Sus palabras compungidas
Para la Blueradio Adrián declaró que hoy, después de haber salido del infierno, “es más importante mi vida por todos los errores que cometí y por todos los desaciertos que tuve en mi vida. Yo llegué a este país invitado por el grupo de Carlos Slim después de una carrera universitaria de esfuerzo y de trabajo en México. Como en todos los grupos de poder son difíciles de escalar”.
Al contar su historia, el empresario, manifestó que no es fácil acomodarse en los vericuetos del poder y cuando alguien llega es difícil mantenerse: “Yo tenía un despacho pequeño de contador, llevaba la contabilidad de una ferretería y aplique a una vacante como gerente administrativo (de Telcel) y me contrataron”.
El empresario explicó que fue despedido de Comcel “porque perdí el control” de sí mismo y admitió que debió haber sido más estratégico para enfrentar los problemas.
“Debí haber continuado siendo tan diplomático como fui en los primeros 10 años de operación en el grupo.

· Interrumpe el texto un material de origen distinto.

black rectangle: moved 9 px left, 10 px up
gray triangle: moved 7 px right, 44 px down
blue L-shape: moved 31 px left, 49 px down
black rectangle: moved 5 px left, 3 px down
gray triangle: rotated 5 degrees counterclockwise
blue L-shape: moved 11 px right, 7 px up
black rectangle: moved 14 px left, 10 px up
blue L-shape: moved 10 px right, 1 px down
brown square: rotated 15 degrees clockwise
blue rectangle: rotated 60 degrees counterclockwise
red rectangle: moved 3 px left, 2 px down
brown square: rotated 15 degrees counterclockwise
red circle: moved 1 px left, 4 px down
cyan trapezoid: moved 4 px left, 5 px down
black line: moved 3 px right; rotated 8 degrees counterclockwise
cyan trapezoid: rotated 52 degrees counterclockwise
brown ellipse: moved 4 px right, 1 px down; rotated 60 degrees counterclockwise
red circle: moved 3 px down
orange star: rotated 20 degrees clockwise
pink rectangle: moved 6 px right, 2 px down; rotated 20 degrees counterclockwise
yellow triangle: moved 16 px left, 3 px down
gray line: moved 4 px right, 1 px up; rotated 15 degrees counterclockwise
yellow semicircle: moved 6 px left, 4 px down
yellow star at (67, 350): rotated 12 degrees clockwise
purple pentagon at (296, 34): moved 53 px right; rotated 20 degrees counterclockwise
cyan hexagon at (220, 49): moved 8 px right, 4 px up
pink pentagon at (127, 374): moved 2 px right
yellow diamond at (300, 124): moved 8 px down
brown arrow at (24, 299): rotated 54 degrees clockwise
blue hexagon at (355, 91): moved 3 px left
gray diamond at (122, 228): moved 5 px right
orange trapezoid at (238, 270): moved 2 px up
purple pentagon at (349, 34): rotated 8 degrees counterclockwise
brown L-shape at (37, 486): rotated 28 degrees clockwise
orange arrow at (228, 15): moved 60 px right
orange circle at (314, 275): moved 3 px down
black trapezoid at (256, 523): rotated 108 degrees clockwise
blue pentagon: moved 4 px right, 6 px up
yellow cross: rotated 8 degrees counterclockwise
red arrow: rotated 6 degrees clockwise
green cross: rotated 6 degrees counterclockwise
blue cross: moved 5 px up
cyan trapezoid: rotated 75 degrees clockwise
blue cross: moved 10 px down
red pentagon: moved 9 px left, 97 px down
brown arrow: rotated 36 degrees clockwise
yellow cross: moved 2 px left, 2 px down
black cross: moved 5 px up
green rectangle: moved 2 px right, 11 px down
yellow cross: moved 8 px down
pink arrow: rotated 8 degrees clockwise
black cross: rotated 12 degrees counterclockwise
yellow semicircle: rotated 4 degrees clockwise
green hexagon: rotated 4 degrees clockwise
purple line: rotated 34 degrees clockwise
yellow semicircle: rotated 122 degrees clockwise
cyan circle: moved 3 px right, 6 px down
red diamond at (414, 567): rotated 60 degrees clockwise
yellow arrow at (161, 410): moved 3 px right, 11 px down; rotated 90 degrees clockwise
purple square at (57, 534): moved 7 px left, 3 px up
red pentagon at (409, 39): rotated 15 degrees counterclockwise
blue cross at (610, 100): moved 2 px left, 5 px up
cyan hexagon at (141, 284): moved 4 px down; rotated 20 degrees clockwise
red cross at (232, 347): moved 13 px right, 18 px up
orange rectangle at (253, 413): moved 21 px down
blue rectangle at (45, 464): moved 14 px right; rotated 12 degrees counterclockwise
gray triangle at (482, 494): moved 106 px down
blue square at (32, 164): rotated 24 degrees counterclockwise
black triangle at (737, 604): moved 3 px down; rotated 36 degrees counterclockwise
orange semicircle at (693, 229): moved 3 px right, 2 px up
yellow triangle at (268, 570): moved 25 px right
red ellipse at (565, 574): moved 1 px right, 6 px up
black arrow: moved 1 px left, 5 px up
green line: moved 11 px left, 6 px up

Debí haber aguantado los golpes un poquito más. La vanidad y la soberbia y lo que viene del dinero. Empecé a defenderme y eso cansa”.
Reveló, además, que en su contra levantaron un “montón de acusaciones falsas, como que había robado 47 millones de dólares”.
“Cuando usted lo acusan así uno busca un abogado para que lo defienda. Él revisó el tema, dijo esto está ganado. De México enviaron una persona hablé con él y salí con mi liquidación”, manifestó.
Agregó que hoy como ayer solo recuerda a los amigos y a la gente que conoció durante sus años de gloria y que decidió quedarse en el país porque le gusta mucho Colombia.
“Colombia siempre me ha gustado. Viaje por toda Colombia, la conozco desde Ipiales hasta La Guajira. Hice muchos amigos viajando por el país y los ayudé a montar muchos de sus negocios”, comentó.
Finalmente, Hernández, que ya salió de su pensión en la calle 26, reveló que vive del dinero que le dejó la venta de unas acciones y que ahora está invirtiendo en unos negocios pequeños.